Un fonctionnaire du service d’urbanisme de la municipalité de Khalitous est accusé d’avoir falsifié un document administratif pour s’attribuer illégalement un terrain. L’affaire, qui implique un conflit familial autour d’un héritage, a été portée devant le tribunal d’El Harrach ce jeudi. Le prévenu nie les accusations portées contre lui.
Les détails de l’affaire de falsification à Khalitous
Le tribunal d’El Harrach a examiné aujourd’hui le cas d’un employé du service d’urbanisme de la municipalité de Khalitous, accusé de falsification et usage de faux dans des documents administratifs. L’affaire a éclaté suite à la découverte que le prévenu aurait ajouté son nom sur une décision d’attribution d’un terrain dont son père avait bénéficié en 1987. Ce litige a émergé après le décès du père en 2008, provoquant un conflit entre les frères concernant l’héritage.

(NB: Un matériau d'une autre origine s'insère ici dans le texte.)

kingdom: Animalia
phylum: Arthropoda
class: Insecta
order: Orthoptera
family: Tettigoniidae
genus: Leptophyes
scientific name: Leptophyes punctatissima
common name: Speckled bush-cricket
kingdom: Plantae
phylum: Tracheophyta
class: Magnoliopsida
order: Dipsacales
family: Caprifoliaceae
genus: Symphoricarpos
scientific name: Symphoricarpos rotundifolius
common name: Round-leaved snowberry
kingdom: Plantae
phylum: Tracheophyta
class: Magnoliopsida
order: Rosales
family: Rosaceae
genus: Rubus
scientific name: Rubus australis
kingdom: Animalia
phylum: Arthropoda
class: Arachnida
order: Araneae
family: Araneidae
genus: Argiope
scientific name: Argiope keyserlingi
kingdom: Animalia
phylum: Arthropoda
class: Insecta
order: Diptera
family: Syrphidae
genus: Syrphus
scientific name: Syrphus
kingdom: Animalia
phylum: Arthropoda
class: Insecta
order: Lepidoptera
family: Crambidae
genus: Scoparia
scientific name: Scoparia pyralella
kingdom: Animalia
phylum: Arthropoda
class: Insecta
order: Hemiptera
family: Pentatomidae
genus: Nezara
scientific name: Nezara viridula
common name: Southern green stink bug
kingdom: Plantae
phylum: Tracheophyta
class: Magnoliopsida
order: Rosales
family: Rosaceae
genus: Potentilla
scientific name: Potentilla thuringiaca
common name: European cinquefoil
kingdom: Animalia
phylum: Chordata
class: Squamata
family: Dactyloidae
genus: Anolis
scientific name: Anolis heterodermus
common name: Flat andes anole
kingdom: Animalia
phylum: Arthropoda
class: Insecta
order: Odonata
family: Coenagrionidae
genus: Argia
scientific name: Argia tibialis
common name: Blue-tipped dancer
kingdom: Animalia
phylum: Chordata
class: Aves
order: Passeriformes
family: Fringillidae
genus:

L’action en justice a été initiée par une plainte déposée par le frère de l’accusé auprès du juge d’instruction du tribunal d’El Harrach. Selon la plainte, leur père, décédé en 2008, avait obtenu un terrain de la municipalité de Khalitous en 1987. Il avait ensuite obtenu un permis de construire et commencé la construction grâce à un prêt du Crédit Populaire d’Algérie.
Un conflit d’héritage à l’origine de la découverte
Le plaignant affirme que la famille utilisait le bâtiment construit par leur père depuis lors. Cependant, la situation a radicalement changé après le décès du père en 2008. Lors de l’inventaire des biens pour la répartition de l’héritage conformément à l’acte de succession, des discussions ont commencé en 2021 sur le fait que le frère aîné possédait la moitié du bâtiment, son nom étant inclus dans la décision d’attribution.
Un examen plus approfondi de la décision a révélé qu’elle avait été falsifiée, avec le nom du frère aîné ajouté de manière évidente. Cette falsification a été confirmée par une expertise scientifique menée dans le cadre de l’enquête.
Les accusations et la défense
L’avocat de la victime affirme que la falsification consiste en la suppression et l’ajout de lettres pour former le nom de l’accusé « J.B. », dans le but de s’approprier une plus grande part de l’héritage. Il souligne que l’utilisation du document falsifié par l’accusé est prouvée par l’émission d’un certificat d’hébergement pour le fils de sa sœur. L’avocat ajoute que l’accusé aurait profité de sa position au service d’urbanisme et de construction de la municipalité de Khalitous pour commettre cet acte.
De son côté, l’accusé a nié les accusations de falsification lors de son procès. Il a affirmé que son nom avait effectivement été inclus dans le document par les services municipaux et qu’il n’avait aucun rôle dans la falsification du document. Sa défense a souligné que son client travaille au service social de la municipalité et non au service d’urbanisme, contrairement à ce qu’affirme la partie civile.
Les demandes des parties et du procureur
L’avocat de la victime a demandé la reconnaissance de son client comme partie civile et exige que l’accusé verse 2 millions de dinars de dommages et intérêts pour tous les préjudices subis. La défense de l’accusé a plaidé l’acquittement, arguant qu’il n’y a aucune preuve de falsification.
Le procureur a requis une peine d’un an de prison ferme et une amende de 20 000 dinars.
Contexte plus large des enjeux immobiliers en Algérie
Cette affaire s’inscrit dans un contexte plus large des enjeux immobiliers en Algérie. Récemment, le ministre du Logement a donné des directives concernant le programme ADL 3, visant à améliorer l’accès au logement. Par ailleurs, un investissement de près de 29 milliards de DA a été annoncé pour le développement de divers projets d’études et de construction dans les villes nouvelles en 2023.
De plus, un accord a été conclu entre les établissements bancaires publics pour le financement de la première phase de 200 000 logements, témoignant des efforts du gouvernement pour répondre aux besoins en logement de la population.
Dans un autre registre, l’Algérie a récemment pris la présidence du nouveau cycle du Conseil des Ministres Arabes de l’Habitat et de l’Urbanisme, renforçant son rôle dans les politiques de logement à l’échelle régionale.